PROVIDED PASSAGE:
John Kerry and Viet Nam: An Historian’s View

John Kerry and Viet Nam:

An Historian’s View

© Peter W. Dunn, 4 Sept 2004

As the debate of regarding John Kerry’s Viet Nam record  heats up, there seems to be a lack of overall historical perspective.  Parties on both sides are regarding evidence largely from an emotional view point, and it is therefore helpful to remind everyone that what we are examining is history–events that happened over thirty years ago.  As a person trained in the historical criticism of ancient sources, I would like to add my perspective to the debate.

Historians are supposed to be even-handed, but because history is not an exact science, historical studies often reveal as much the predisposition of  the historian as it does about the object of the study. There is no such thing as pure objectivity.  There is little ability to “prove” a point of view, only to create and test hypotheses. Nevertheless, a good historian tries to overcome his or her own prejudices and the biases of contemporary culture to assess and judge critically events in the past.  Good historians in the classic discipline abide by certain rules of historiography–in the light of these rules, I wish to discuss John Kerry’s Viet Nam record.

While there are many sub-rules, there are two chief criteria for the creation and evaluation of hypotheses which I value the most.  The first is the question of evidence:   Does the hypothesis take into account all of the data which is pertinent to the historical event in question?  Does the historian seem to be ignorant of or intentionally ignore certain data?  The second is Ockham’s razor:  hypotheses should not unnecessarily be built upon hypotheses; thus, the simplest solution is to be preferred.  But a caveat is in order:  An hypothesis may be too simple if it does not take into account all of the relevant data.  Finally, a word should be said about the reliability of sources.  Historical sources are almost always of human origin and are therefore fallible to varying degrees.  If reliable evidence external corroborates your source, then your source is probably reliable and can be trusted where corroborating evidence is unavailable.  The opposite is also true.  If reliable external evidence shows your source to be in error, your source may not be trusted when there is no corroborating evidence.

REQUIRED WORK:
1/ Identify every person named in the essay on John Kerry's Viet Nam record, including any whose name appears only as part of a longer term.
2/ Reproduce the stretch of the essay on John Kerry's Viet Nam record from "As the debate" through "to the debate.".

GIVEN DATA:
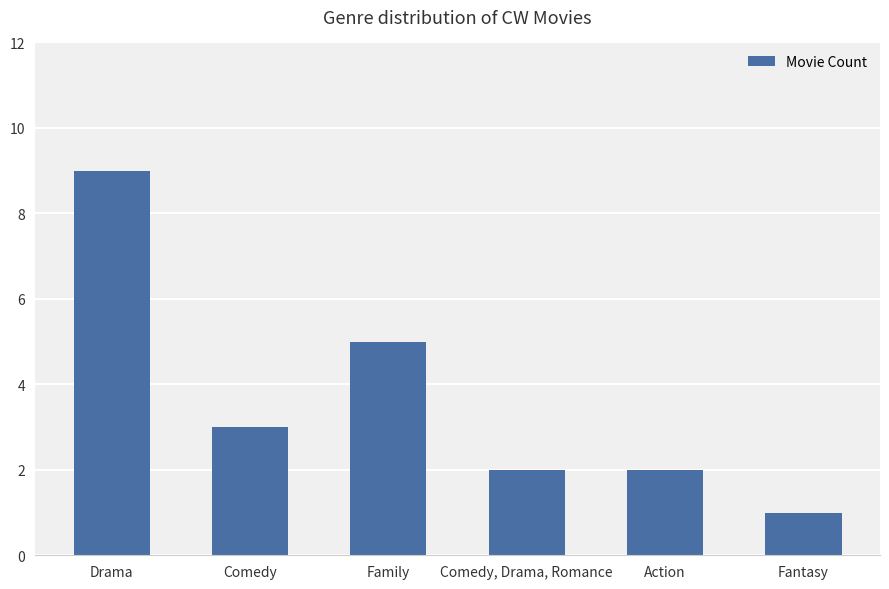

What position from the left is Comedy, Drama, Romance?

4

TASK-BY-TASK ANSWERS:
1/
- John Kerry
- Peter W. Dunn
- Ockham

2/
As the debate of regarding John Kerry’s Viet Nam record  heats up, there seems to be a lack of overall historical perspective.  Parties on both sides are regarding evidence largely from an emotional view point, and it is therefore helpful to remind everyone that what we are examining is history–events that happened over thirty years ago.  As a person trained in the historical criticism of ancient sources, I would like to add my perspective to the debate.